## TASK DESCRIPTION
Go through the material and return every line that contains the string "linejoin".

## MATERIAL FOR THIS EXERCISE
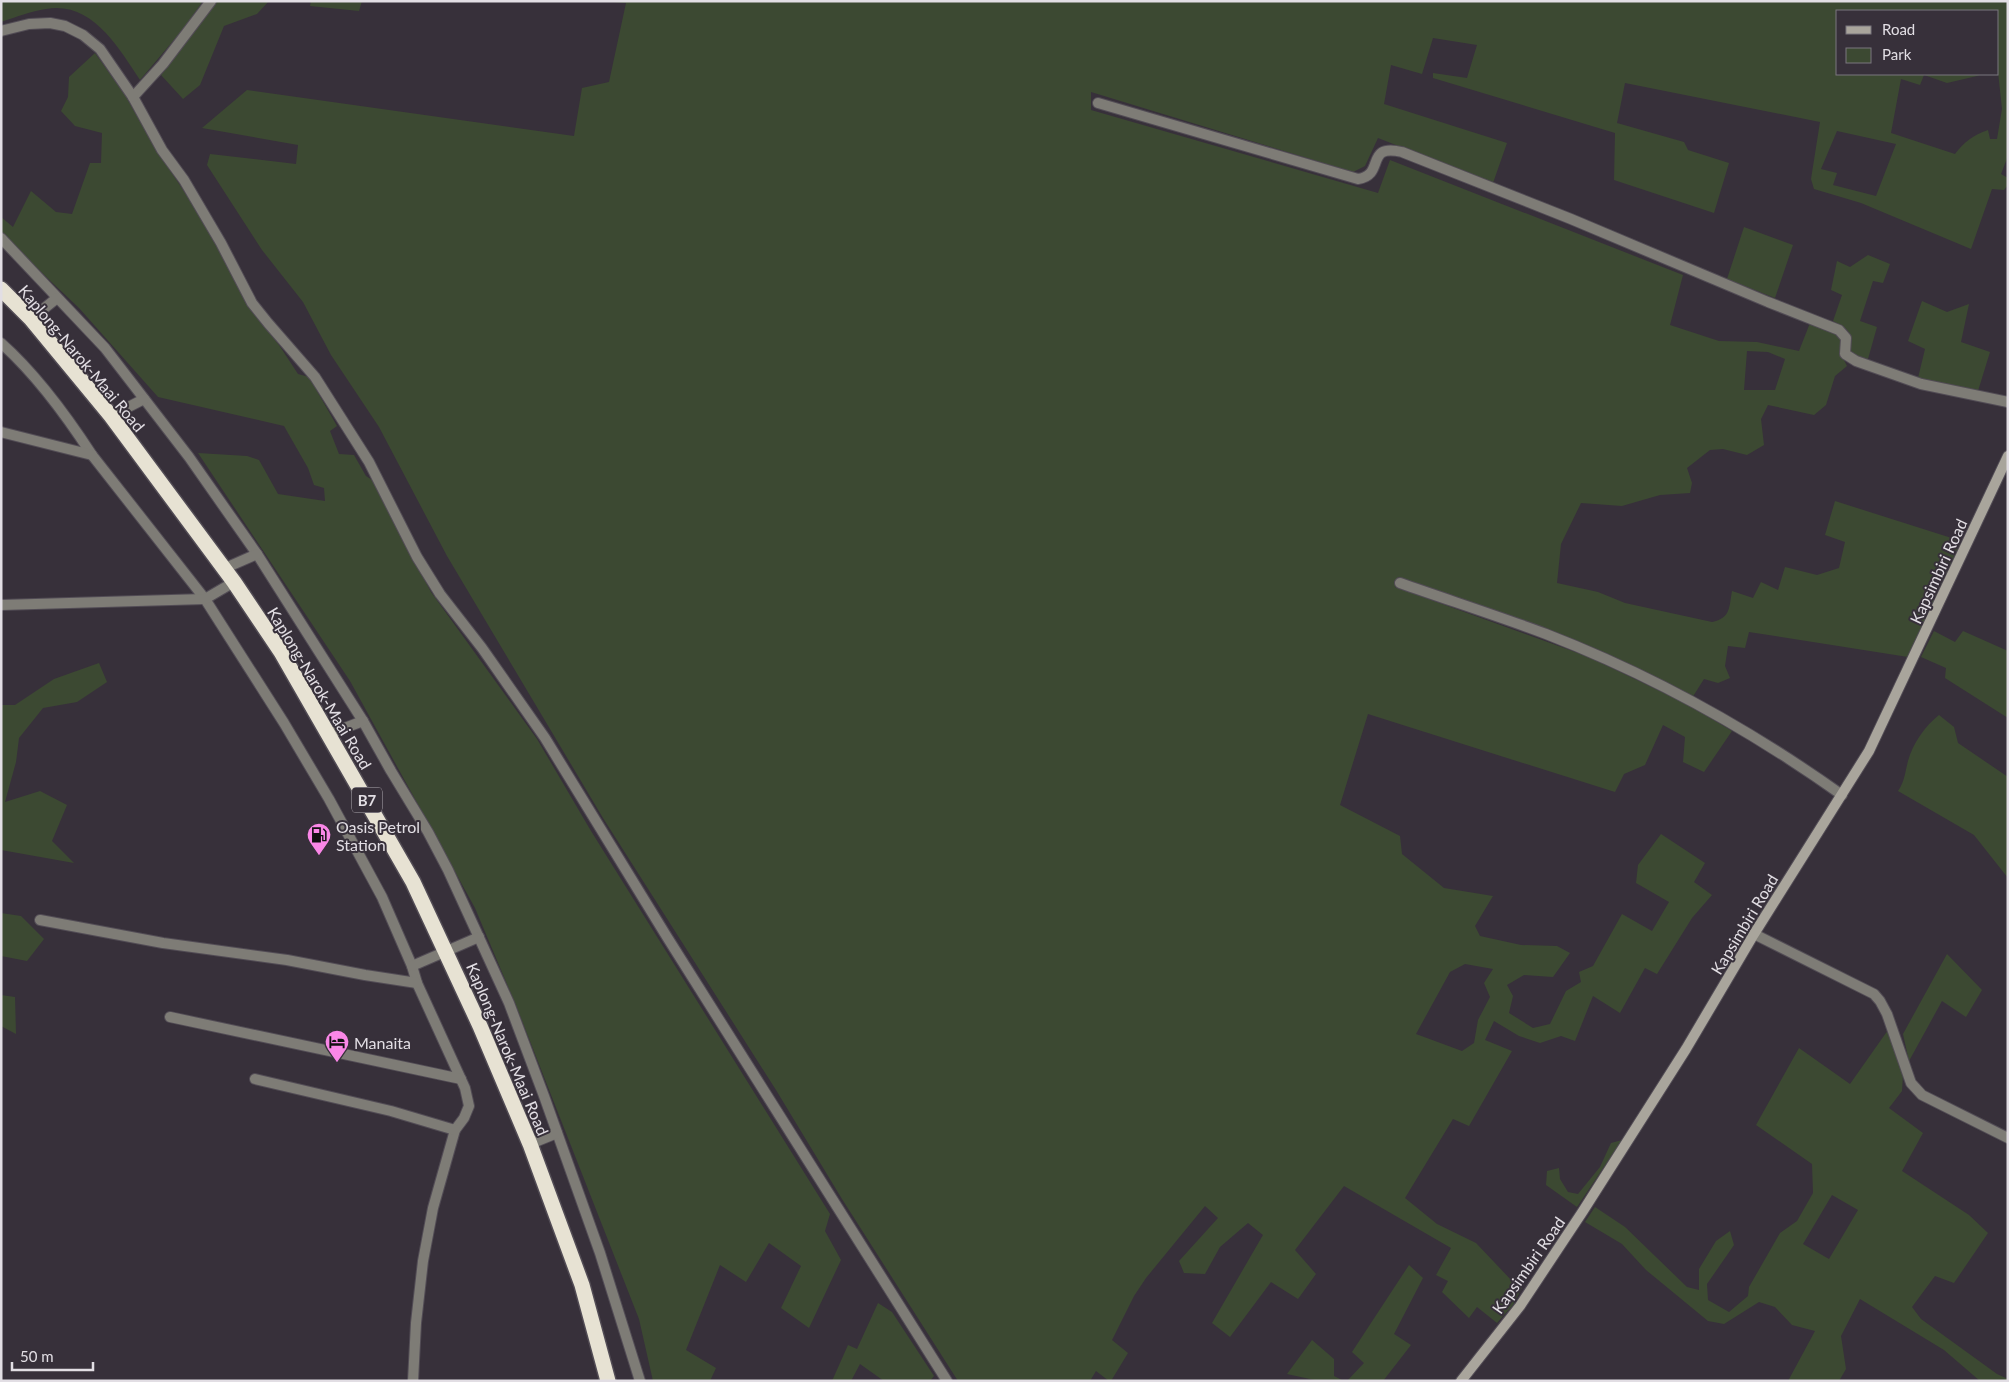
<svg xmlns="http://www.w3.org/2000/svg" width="2009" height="1382" font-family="Lato,sans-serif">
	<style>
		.green { fill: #3c4932; fill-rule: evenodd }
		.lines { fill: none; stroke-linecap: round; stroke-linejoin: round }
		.street-casing { stroke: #524c55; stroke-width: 12 }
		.secondary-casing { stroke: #524c55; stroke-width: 12 }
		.highway-casing { stroke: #524c55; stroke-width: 18 }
		.street { stroke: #7e7c76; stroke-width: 10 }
		.secondary { stroke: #a9a59c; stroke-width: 10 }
		.highway { stroke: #e7e2d3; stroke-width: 15 }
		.labels { text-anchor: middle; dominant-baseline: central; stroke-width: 4; stroke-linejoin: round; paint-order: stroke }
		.shield { fill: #37303a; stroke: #afaab1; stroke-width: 1 }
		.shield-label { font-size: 15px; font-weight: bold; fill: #e2dee4 }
		.street-label { font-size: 16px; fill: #e2dee4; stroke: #37303a }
		.poi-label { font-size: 16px; fill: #e2dee4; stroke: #37303a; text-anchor: start }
	</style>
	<rect width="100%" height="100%" fill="#37303a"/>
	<g class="green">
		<path d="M 1,1 L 203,1 L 184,28 L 140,80 C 118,47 92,1 46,9 C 31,11 16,17 1,22 Z"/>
		<path d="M 216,1 L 269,1 L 257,14 L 224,26 L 200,85 L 183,99 L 161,75 Z"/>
		<path d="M 311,1 L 362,1 L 359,11 L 310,6 Z"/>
		<path d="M 600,1 L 2008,1 L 2008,156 L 2001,174 L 2008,178 L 2008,185 L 2004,190 L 1992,189 L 1971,249 L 1861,203 L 1814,189 L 1811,179 L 1820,122 L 1625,83 L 1617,123 L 1684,142 L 1688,150 L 1729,163 L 1714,213 L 1614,180 L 1615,133 L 1433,78 L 1433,73 L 1467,78 L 1477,45 L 1433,38 L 1422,74 L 1391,65 L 1384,104 L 1507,143 L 1493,183 L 1378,138 L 1365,166 L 1353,172 L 1091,92 L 1091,110 L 1378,193 L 1390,160 L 1683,275 L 1670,325 L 1719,341 L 1757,342 L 1799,351 L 1810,323 L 1836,333 L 1842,339 L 1841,354 L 1847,366 L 1835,376 L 1826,405 L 1814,415 L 1768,405 L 1761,419 L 1764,445 L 1747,455 L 1723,449 L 1710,450 L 1687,468 L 1692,483 L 1690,493 L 1660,495 L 1622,506 L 1581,503 L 1561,544 L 1557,583 L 1598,592 L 1625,603 L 1712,622 C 1731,618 1729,607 1732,591 L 1753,598 L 1761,582 L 1778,590 L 1785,567 L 1817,575 L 1839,568 L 1845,542 L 1825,535 L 1835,501 L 1961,541 L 1908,657 L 1749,632 L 1745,648 L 1728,646 L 1725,666 L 1730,678 L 1718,683 L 1704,679 L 1692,698 L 1605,653 L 1398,577 L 1395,587 L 1589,657 L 1689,705 L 1732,731 L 1704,772 L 1683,762 L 1685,737 L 1663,725 L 1645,765 L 1624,774 L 1615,792 L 1368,714 L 1340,805 L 1400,836 L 1402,854 L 1444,888 L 1493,896 L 1475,926 L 1480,936 L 1521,945 L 1557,946 L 1570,953 L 1553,977 L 1524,975 L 1507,985 L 1513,996 L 1509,1013 L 1533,1028 L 1550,1024 L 1566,991 L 1581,982 L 1579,972 L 1593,966 L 1622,914 L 1652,931 L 1669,902 L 1636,883 L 1638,865 L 1661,834 L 1705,863 L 1694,882 L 1712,895 L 1692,918 L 1657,974 L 1645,968 L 1620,1013 L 1593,996 L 1575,1041 L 1561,1036 L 1540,1043 L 1519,1036 L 1494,1021 L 1485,1040 L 1512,1051 L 1469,1126 L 1453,1119 L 1405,1198 L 1437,1224 L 1476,1243 L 1513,1282 L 1524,1284 L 1513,1305 L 1497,1323 L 1477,1307 L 1469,1318 L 1442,1292 L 1448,1281 L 1436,1275 L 1451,1248 L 1344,1186 L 1295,1250 L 1316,1274 L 1298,1299 L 1271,1282 L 1230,1337 L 1212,1323 L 1263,1235 L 1248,1223 L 1220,1247 L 1205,1274 L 1184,1273 L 1179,1261 L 1218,1218 L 1205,1206 L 1146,1278 L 1134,1296 L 1112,1340 L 1128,1353 L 1111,1381 L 1109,1381 L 1096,1371 L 1090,1381 L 958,1381 L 842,1199 L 776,1090 L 603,818 L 447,556 L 379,427 L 331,355 L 303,302 L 262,250 L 207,165 L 210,154 L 296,164 L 298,145 L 202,128 L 247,90 L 574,136 L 582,88 L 609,82 L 626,3 ZM 1838,11 L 1998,11 L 1998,72 L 2002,109 L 1997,139 L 1990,139 L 1988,130 C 1973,135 1964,142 1955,154 L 1891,133 L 1901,79 L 1920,85 L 1924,75 L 1947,83 L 1977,76 L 1982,74 L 1838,74 ZM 1837,131 L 1896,144 L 1876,196 L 1833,185 L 1837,173 L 1821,169 ZM 1747,351 L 1768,352 L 1785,359 L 1775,390 L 1744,390 ZM 1465,964 L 1493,969 L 1484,983 L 1490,997 L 1478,1020 L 1474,1043 L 1462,1051 L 1416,1034 L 1450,972 Z"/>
		<path d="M 95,53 L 125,95 L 154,146 L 207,226 L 247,304 L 279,345 L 298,374 L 309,377 L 337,426 L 330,431 L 339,454 L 354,455 L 366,476 L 372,480 L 431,592 L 537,739 L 591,831 L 830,1214 L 825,1231 L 841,1260 L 809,1328 L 781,1308 L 801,1266 L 769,1243 L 746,1282 L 720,1265 L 686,1350 L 716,1368 L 710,1381 L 653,1381 L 639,1319 L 515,1003 L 475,908 L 350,681 L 198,453 L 247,456 L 259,460 L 278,494 L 325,501 L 324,488 L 314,485 L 308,468 L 284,426 L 158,397 L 79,308 L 1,234 L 1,217 L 13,227 L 31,191 L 56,212 L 72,214 L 90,163 L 101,163 L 102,133 L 75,126 L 61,111 L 68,97 L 69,77 Z"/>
		<path d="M 1744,227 L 1793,245 L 1775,298 L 1727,279 Z"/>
		<path d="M 1868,255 L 1890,264 L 1883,283 L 1873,281 L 1860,321 L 1877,327 L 1868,359 L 1852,355 L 1849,350 C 1852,330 1849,330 1833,321 L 1842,295 L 1831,290 L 1837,261 L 1850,267 Z"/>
		<path d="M 1922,301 L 1947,312 L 1969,304 L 1961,342 L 1990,352 L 1978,391 L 1918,378 L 1925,349 L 1908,341 Z"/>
		<path d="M 1934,631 L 1955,642 L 1963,631 L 2008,651 L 2008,718 L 1945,678 L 1946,668 L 1921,657 Z"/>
		<path d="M 99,663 L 107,682 L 77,702 L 43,708 L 19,738 L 16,762 L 5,802 L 40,791 L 67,805 L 52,841 L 74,863 L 1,850 L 1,705 L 15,705 L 54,679 Z"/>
		<path d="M 1939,715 L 1954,727 L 1958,743 L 2008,777 L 2008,878 L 1974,835 L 1898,791 C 1905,781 1905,772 1908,761 C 1913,743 1925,726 1939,715 Z"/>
		<path d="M 1,913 L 21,916 L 44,939 L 27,961 L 1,956 Z"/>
		<path d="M 1947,954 L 1982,990 L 1966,1017 L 1942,1001 L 1909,1061 L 1903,1034 Z"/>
		<path d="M 1,995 L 15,997 L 16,1034 L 1,1026 Z"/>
		<path d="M 1888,1030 L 1903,1075 L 1902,1091 L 1889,1108 L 1923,1133 L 1902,1171 L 1969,1215 L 1988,1233 L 1954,1283 L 1935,1276 L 1912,1307 L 1921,1319 L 1997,1374 L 2008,1379 L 2008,1381 L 1980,1381 L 1944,1350 L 1860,1299 L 1841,1336 L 1846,1369 L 1839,1381 L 1788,1381 L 1815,1331 L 1792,1325 L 1775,1307 L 1759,1302 L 1724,1324 L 1708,1321 L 1646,1270 L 1622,1244 L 1585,1222 L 1595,1207 L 1625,1227 L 1687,1287 L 1699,1290 L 1699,1269 L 1716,1241 L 1730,1231 L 1734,1245 L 1707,1284 L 1708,1300 L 1729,1312 L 1748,1296 L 1749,1287 L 1780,1233 L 1797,1221 L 1813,1193 L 1812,1164 L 1756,1125 L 1799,1048 L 1850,1084 ZM 1832,1195 L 1858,1210 L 1829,1259 L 1803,1244 Z"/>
		<path d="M 1622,1140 L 1577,1207 L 1546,1185 L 1547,1171 L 1559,1168 L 1560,1179 L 1568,1192 L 1578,1194 L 1600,1167 L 1611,1143 Z"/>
		<path d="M 1409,1265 L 1423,1278 L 1394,1334 L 1411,1345 L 1383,1381 L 1347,1381 L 1364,1363 L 1352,1352 Z"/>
		<path d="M 878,1303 L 892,1312 L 934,1376 L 930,1381 L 884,1381 L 860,1364 L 851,1381 L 832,1381 L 848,1345 L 857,1349 Z"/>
		<path d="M 1312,1340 L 1334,1359 L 1334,1376 L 1344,1381 L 1319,1381 L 1287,1374 Z"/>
	</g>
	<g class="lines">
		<defs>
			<g id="street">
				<path d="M 1,31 L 29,24 L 50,23 L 65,26 L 83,35 L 100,49 L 133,97 L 162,150 L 184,180 L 221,243 L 252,303 L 268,323 L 315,377 L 369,462 L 417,557 L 440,594 L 482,648 L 545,738 L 667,937 L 947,1381"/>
				<path d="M 133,97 L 163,64 L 211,1"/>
				<path d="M 1098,103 L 1358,179 C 1386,175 1364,143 1402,152 L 1571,219 L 1768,302 L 1839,330 L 1846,338 L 1845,354 L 1856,361 L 1921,384 L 2008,402"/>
				<path d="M 1,238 L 105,348 L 189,457 L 257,554 L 363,721 L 391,771 L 428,832 L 448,870 L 509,1003 L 544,1096 L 600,1253 L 640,1381"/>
				<path d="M 31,319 L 57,298"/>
				<path d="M 1,343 C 37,375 66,415 92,455 L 205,599 L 284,723 L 329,799 L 382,897 L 412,966 L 417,983 L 465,1088 L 469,1106 L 464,1118 L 455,1130 L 433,1208 L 423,1261 L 416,1323 L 413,1381"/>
				<path d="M 111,416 L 144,399"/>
				<path d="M 1,432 L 92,455"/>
				<path d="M 223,569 L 257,554"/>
				<path d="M 1400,583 C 1448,600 1498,616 1546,634 C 1649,674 1752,731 1842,795"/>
				<path d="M 1,605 L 205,599 L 234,582"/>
				<path d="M 329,734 L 363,721"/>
				<path d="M 40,920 L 163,943 L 287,960 L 365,975 L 417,983"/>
				<path d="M 1754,934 L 1874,994 L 1880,1001 L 1887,1014 L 1911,1083 L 1922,1095 L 2008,1138"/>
				<path d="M 412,966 L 479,937"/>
				<path d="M 170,1017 L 461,1079"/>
				<path d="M 255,1079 L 391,1111 L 455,1130"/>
				<path d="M 530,1144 L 557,1133"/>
			</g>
			<path id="secondary" d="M 1461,1381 L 1520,1306 L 1583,1211 L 1686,1049 L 1754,934 L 1869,751 L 2008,456"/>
			<path id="highway" d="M 1,289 L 31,319 L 111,416 L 234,582 L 281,652 L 413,882 L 480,1026 L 530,1144 L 582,1285 L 608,1381"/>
		</defs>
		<use href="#street" class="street-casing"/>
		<use href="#secondary" class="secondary-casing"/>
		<use href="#highway" class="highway-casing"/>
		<use href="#street" class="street"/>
		<use href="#secondary" class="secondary"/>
		<use href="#highway" class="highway"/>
	</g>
	<defs>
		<symbol id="fuel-pin" viewBox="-11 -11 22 30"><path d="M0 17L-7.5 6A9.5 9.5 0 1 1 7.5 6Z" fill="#fa87e7" stroke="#37303a"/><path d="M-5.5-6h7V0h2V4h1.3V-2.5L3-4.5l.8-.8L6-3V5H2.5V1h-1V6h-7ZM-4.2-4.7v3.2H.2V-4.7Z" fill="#111"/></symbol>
		<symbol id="hotel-pin" viewBox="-11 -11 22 30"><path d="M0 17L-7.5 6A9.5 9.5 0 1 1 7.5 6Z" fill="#fa87e7" stroke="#37303a"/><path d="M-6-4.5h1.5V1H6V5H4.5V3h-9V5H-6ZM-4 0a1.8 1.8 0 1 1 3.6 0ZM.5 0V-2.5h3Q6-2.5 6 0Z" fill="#111"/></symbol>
	</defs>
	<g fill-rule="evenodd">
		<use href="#fuel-pin" x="305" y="821" width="28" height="38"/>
		<use href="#hotel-pin" x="323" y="1028" width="28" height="38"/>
	</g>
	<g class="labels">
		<rect class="shield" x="352" y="787.5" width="30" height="25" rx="4"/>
		<g class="shield-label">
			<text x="367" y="800">B7</text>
		</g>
		<g class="street-label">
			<text transform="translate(82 358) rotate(50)">Kaplong-Narok-Maai Road</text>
			<text transform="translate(1938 571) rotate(-65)">Kapsimbiri Road</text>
			<text transform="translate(320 688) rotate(59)">Kaplong-Narok-Maai Road</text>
			<text transform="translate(1744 924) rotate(-59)">Kapsimbiri Road</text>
			<text transform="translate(508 1049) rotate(67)">Kaplong-Narok-Maai Road</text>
			<text transform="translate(1528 1265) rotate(-55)">Kapsimbiri Road</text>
		</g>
		<g class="poi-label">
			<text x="336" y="826">Oasis Petrol<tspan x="336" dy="18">Station</tspan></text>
			<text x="354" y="1042">Manaita</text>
		</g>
	</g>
	<rect width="2009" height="1382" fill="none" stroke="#e2dee4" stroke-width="5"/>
	<rect x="1836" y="10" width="162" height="65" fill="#37303a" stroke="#7b767e"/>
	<rect x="1846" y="26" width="25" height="8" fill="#a9a59c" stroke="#7b767e"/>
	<text x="1882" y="35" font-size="15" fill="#e2dee4">Road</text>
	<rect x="1846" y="48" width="25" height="15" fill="#3c4932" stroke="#7b767e"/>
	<text x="1882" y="60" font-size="15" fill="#e2dee4">Park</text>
	<path d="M12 1362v8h81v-8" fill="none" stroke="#e2dee4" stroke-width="2.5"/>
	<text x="20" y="1362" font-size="15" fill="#e2dee4" stroke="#37303a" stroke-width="4" paint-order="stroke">50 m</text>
</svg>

## ANSWER AREA
		.lines { fill: none; stroke-linecap: round; stroke-linejoin: round }
		.labels { text-anchor: middle; dominant-baseline: central; stroke-width: 4; stroke-linejoin: round; paint-order: stroke }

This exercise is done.